- [EXERCISE AIM]:
Among the entries that follow, the required portion opens with the line containing "of human melanoma" and closes with the line containing "histopathology image is". Give that portion again exactly, and nothing else.

Saved entries:
▼
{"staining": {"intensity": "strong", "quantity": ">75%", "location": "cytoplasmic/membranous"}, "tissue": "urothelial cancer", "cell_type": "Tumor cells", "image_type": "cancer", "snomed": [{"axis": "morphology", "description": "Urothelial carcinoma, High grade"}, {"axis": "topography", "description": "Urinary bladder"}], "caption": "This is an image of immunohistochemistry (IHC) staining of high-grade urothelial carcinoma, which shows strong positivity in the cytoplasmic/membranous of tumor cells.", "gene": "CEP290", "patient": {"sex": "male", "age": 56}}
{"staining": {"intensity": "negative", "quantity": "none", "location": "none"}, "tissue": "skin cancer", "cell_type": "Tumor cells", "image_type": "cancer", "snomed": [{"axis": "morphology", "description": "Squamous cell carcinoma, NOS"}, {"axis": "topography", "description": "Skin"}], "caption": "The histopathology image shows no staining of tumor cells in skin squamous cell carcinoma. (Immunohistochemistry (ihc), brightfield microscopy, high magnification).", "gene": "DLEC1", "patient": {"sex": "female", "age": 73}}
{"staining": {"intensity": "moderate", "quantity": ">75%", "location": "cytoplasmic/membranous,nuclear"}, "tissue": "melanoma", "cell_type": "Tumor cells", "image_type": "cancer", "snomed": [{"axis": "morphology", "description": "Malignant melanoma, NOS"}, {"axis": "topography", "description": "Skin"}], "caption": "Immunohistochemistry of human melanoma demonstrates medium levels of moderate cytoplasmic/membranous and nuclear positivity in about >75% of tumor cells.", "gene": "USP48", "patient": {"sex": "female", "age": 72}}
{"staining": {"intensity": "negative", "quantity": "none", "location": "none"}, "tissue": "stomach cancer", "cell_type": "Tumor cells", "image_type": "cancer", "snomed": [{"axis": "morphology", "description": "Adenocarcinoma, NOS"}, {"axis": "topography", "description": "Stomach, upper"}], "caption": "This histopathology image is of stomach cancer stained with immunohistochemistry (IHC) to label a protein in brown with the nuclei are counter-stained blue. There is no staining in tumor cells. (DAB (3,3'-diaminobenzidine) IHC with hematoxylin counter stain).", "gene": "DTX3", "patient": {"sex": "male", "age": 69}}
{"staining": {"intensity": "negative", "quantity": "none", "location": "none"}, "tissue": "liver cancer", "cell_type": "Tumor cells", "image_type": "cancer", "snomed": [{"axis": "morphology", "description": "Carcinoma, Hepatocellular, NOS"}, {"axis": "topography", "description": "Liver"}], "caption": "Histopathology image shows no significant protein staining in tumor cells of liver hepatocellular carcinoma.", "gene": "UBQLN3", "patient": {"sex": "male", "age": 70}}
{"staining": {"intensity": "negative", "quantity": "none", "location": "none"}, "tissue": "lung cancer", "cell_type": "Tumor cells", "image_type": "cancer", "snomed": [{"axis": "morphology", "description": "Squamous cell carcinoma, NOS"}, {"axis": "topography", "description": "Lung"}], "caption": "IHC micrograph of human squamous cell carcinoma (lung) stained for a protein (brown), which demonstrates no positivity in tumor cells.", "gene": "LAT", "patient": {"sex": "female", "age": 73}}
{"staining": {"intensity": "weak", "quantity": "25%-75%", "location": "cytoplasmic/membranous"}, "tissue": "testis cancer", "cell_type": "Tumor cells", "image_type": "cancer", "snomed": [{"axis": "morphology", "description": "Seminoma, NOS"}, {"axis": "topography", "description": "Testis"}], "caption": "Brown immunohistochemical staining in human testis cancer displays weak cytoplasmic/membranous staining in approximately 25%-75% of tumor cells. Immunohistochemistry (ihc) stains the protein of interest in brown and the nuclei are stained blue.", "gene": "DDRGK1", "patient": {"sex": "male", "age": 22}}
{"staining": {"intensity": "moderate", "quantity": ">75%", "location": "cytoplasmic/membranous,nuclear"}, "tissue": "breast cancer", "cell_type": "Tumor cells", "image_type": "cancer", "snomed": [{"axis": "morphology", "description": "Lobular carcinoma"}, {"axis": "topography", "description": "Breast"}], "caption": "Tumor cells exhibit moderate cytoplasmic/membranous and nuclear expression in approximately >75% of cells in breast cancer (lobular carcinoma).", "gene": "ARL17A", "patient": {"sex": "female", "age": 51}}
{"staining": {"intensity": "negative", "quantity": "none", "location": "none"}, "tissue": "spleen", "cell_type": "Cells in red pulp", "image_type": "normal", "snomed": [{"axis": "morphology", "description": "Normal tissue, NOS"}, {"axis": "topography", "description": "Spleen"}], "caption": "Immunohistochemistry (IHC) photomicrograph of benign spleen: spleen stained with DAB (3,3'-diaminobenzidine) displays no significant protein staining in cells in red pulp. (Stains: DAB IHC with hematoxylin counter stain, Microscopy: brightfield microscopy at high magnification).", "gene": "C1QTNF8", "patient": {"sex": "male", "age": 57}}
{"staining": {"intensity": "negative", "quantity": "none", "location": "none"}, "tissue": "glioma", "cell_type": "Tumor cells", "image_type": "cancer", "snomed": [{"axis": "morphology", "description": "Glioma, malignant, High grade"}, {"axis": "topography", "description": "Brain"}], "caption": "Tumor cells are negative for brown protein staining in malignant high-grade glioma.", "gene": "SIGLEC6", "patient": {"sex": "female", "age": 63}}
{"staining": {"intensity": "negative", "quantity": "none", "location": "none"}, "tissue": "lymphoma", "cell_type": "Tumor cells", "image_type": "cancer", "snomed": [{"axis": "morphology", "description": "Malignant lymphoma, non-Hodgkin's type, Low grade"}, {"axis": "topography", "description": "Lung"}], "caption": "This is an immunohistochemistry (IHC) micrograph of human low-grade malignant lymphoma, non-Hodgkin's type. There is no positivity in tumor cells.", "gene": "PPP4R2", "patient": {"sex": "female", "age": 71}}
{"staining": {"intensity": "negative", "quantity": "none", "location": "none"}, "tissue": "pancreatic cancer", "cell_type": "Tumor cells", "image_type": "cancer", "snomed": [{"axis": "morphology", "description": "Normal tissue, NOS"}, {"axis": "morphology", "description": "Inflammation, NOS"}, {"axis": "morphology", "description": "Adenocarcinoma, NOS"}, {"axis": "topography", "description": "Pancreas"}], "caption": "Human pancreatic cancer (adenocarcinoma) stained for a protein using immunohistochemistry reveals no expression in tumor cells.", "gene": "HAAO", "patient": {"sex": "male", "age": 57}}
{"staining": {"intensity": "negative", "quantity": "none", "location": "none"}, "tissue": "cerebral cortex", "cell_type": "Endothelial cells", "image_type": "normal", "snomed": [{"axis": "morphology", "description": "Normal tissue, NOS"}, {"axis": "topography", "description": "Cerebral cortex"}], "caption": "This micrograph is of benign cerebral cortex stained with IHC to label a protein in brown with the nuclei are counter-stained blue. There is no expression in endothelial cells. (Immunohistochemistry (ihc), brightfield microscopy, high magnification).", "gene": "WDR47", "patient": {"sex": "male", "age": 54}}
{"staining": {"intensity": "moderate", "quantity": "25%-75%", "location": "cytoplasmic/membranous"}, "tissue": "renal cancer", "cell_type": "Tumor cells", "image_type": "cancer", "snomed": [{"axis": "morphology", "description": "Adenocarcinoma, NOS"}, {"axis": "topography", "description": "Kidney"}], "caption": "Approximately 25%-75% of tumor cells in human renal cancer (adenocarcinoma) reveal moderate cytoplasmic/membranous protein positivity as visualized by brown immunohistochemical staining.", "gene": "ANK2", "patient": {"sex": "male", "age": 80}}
▲
- [OUTPUT BELOW]:
{"staining": {"intensity": "moderate", "quantity": ">75%", "location": "cytoplasmic/membranous,nuclear"}, "tissue": "melanoma", "cell_type": "Tumor cells", "image_type": "cancer", "snomed": [{"axis": "morphology", "description": "Malignant melanoma, NOS"}, {"axis": "topography", "description": "Skin"}], "caption": "Immunohistochemistry of human melanoma demonstrates medium levels of moderate cytoplasmic/membranous and nuclear positivity in about >75% of tumor cells.", "gene": "USP48", "patient": {"sex": "female", "age": 72}}
{"staining": {"intensity": "negative", "quantity": "none", "location": "none"}, "tissue": "stomach cancer", "cell_type": "Tumor cells", "image_type": "cancer", "snomed": [{"axis": "morphology", "description": "Adenocarcinoma, NOS"}, {"axis": "topography", "description": "Stomach, upper"}], "caption": "This histopathology image is of stomach cancer stained with immunohistochemistry (IHC) to label a protein in brown with the nuclei are counter-stained blue. There is no staining in tumor cells. (DAB (3,3'-diaminobenzidine) IHC with hematoxylin counter stain).", "gene": "DTX3", "patient": {"sex": "male", "age": 69}}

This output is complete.